Communiqué de solidarité avec l’organisation “Avocats Sans Frontières”

Le Comité pour le respect des droits humains et des libertés en Tunisie exprime sa solidarité avec la représentation tunisienne de l’organisation internationale « Avocats Sans Frontières ». Il exprime également son soutien à l’ensemble des personnes qui y travaillent. Le Comité affirme aussi sa solidarité avec les victimes de violations des droits humains qui ont trouvé auprès de cette organisation un espace d’écoute, d’accompagnement et de défense de leurs droits et libertés.

Le gel des activités de l’organisation « Avocats Sans Frontières » ne vise pas uniquement une structure indépendante. Il touche aussi l’une des principales organisations actives dans l’espace civique tunisien. Cette décision cible également les victimes accompagnées par l’organisation, ainsi que toutes les personnes qui ont trouvé dans son travail un soutien juridique et un appui face aux violations.

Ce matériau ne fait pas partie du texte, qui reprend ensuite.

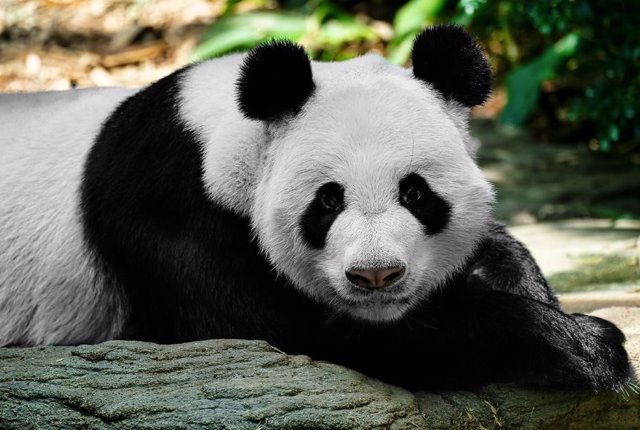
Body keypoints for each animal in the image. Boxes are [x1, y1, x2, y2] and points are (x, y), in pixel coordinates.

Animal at [0, 25, 632, 392]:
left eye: (416, 193)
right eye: (328, 200)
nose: (377, 276)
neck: (225, 136)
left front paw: (530, 290)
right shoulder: (168, 208)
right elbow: (291, 329)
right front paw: (584, 345)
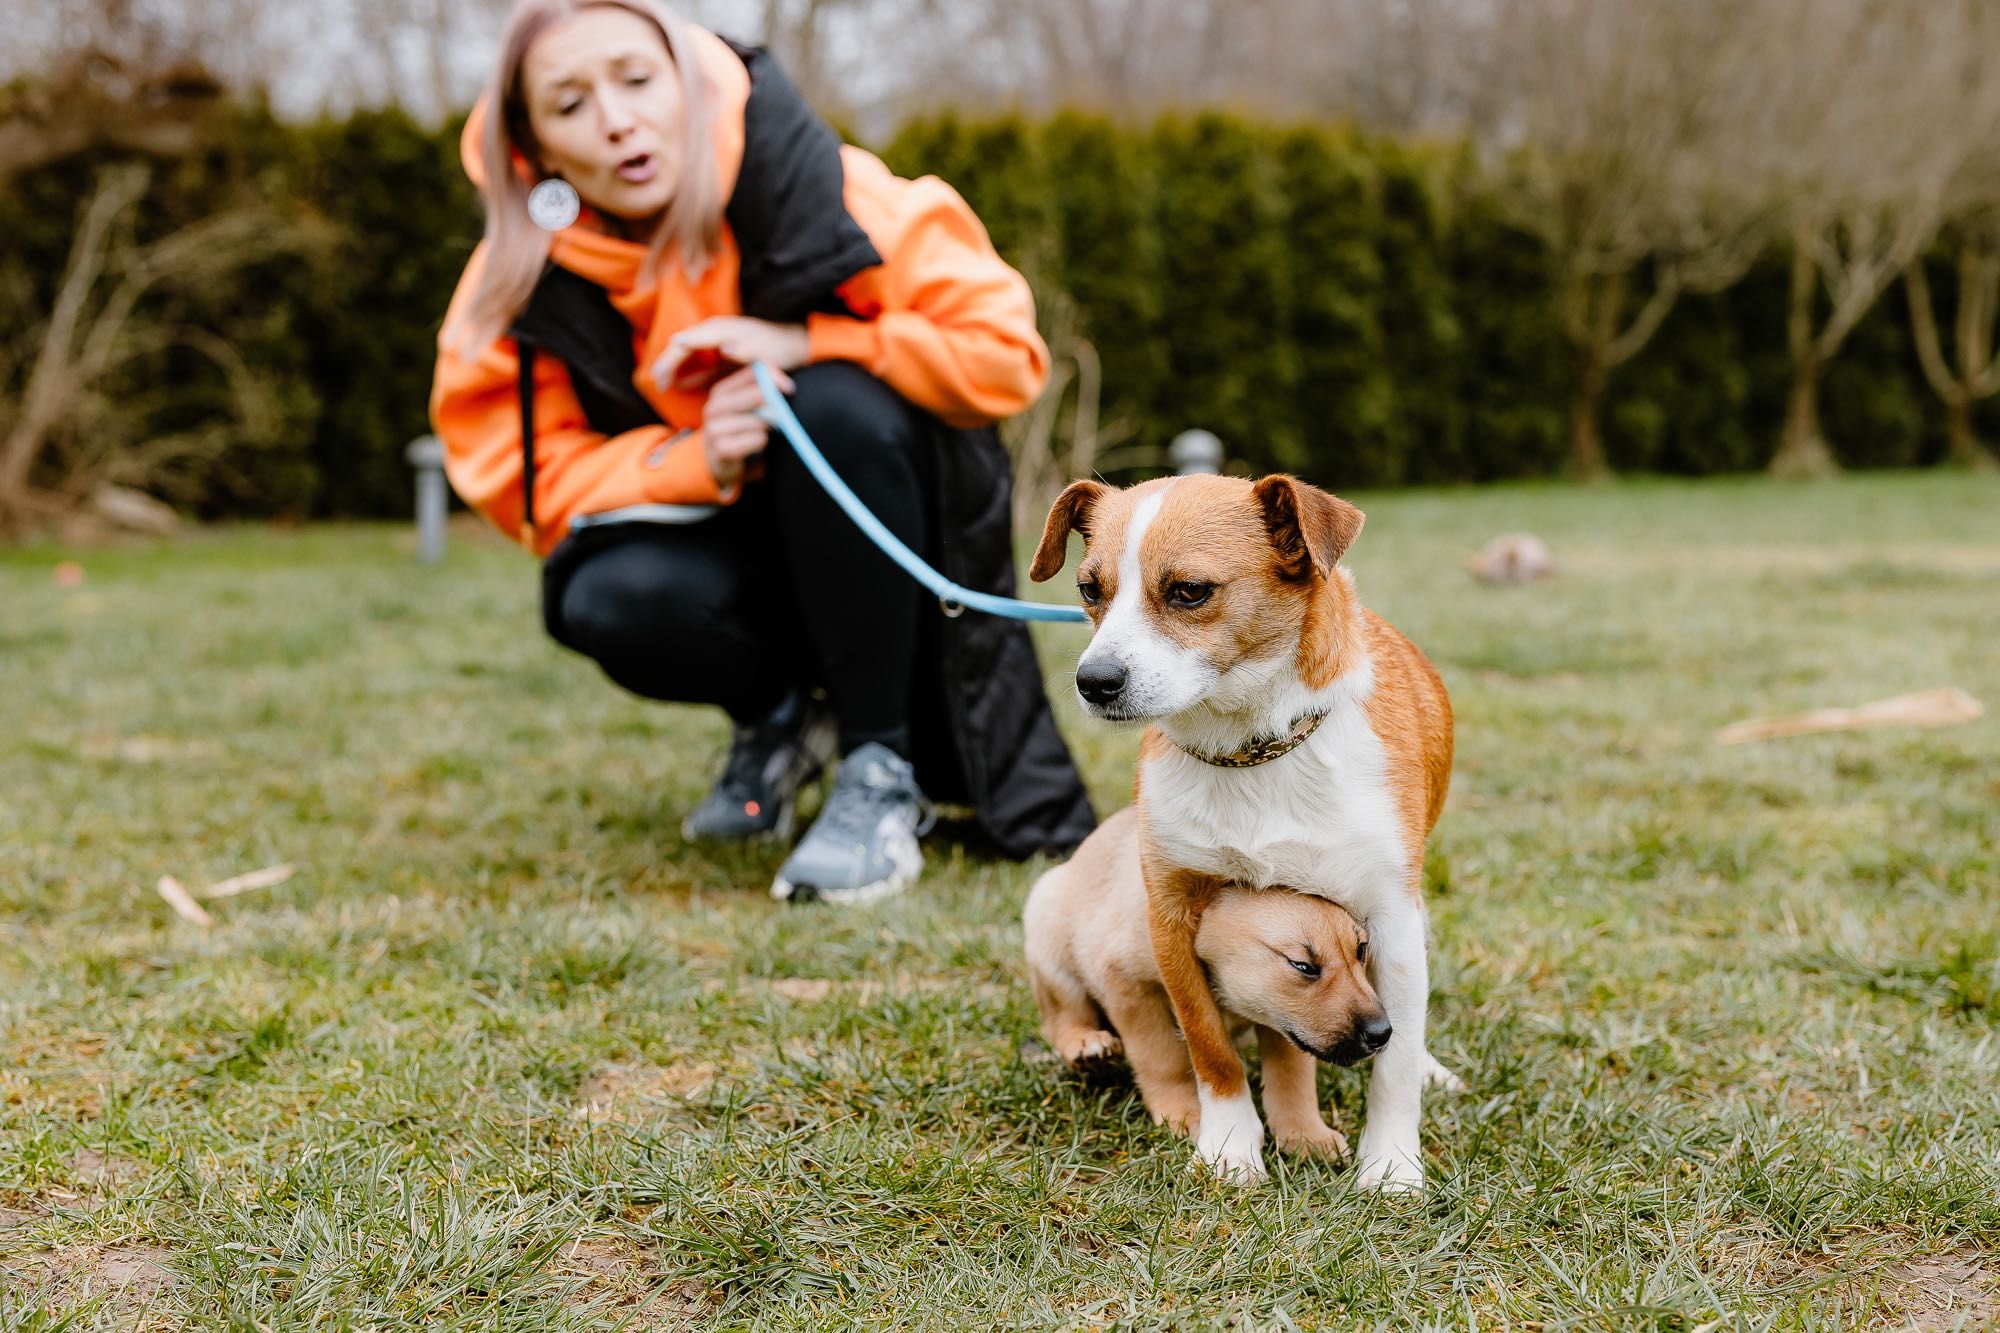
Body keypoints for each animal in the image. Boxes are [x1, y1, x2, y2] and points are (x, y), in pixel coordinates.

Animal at [1032, 474, 1456, 1184]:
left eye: (1189, 591)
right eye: (1090, 589)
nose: (1093, 682)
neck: (1249, 751)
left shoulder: (1391, 918)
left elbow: (1390, 1065)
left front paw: (1392, 1168)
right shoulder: (1170, 914)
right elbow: (1209, 1049)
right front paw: (1229, 1144)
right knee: (1061, 1006)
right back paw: (1085, 1042)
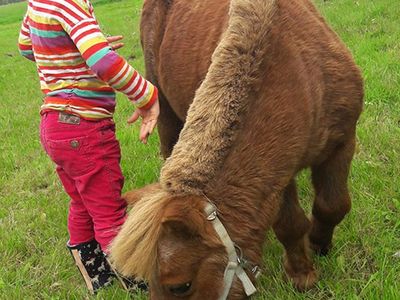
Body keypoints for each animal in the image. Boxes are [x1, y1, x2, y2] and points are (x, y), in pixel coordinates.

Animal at [108, 0, 362, 298]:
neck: (299, 74)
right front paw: (302, 273)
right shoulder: (277, 175)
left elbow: (332, 205)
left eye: (180, 286)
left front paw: (319, 246)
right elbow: (290, 224)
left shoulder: (342, 141)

Cette décision s’inscrit dans un contexte de répression continue contre les associations et les organisations indépendantes. Les pressions administratives, financières et judiciaires se multiplient. Le pouvoir cherche à affaiblir l’espace civique et à faire taire les voix critiques et indépendantes. Cette attaque vise plus largement toutes les structures, collectifs et personnalités qui continuent de défendre les droits et les libertés en Tunisie.

Depuis le coup de force du 25 juillet, et même avant, l’organisation « Avocats Sans Frontières » n’a jamais cessé de défendre un espace politique et civique démocratique. Elle a continué à agir pour une justice indépendante, équitable et intègre. Malgré les intimidations et les pressions, l’organisation poursuit son travail d’accompagnement des victimes et sa défense du droit à un procès équitable, de la liberté d’expression et de l’indépendance de la justice.

Ce que subissent aujourd’hui « Avocats Sans Frontières », la Ligue tunisienne des droits de l’Homme avant elle, ainsi que de nombreuses organisations indépendantes, montre clairement la direction prise par le pouvoir. Le régime de Kaïs Saïed cherche de plus en plus à criminaliser le travail associatif indépendant. L’administration et la justice sont progressivement utilisées comme des outils de pression politique et de répression contre les voix critiques et opposantes.

Le chemin emprunté par ce régime ne fait plus aucun doute. Menaces, campagnes de haine et de diffamation, harcèlement administratif et financier, suspension d’activités, tentatives de dissolution : le pouvoir multiplie les attaques contre les espaces indépendants. Malgré cette répression, la société civile tunisienne continuera de lutter pour les libertés, pour une justice indépendante, pour un véritable État de droit et pour une vie digne.

En conséquence, le Comité pour le respect des droits humains et des libertés en Tunisie :

affirme sa solidarité totale avec l’organisation « Avocats Sans Frontières » ;
renouvelle sa solidarité avec la Ligue tunisienne des droits de l’Homme et avec toutes les associations et organisations prises pour cible en raison de leur indépendance et de leurs positions ;
condamne fermement la politique de répression menée contre la société civile et les tentatives d’intimidation des défenseur·es des droits humains ;
exige l’annulation immédiate de la décision de suspension visant « Avocats Sans Frontières » et l’arrêt des poursuites et pressions administratives contre les structures indépendantes ;
appelle au respect des libertés associatives, de la liberté d’expression et du droit d’organisation, des droits fondamentaux que le pouvoir ne peut confisquer.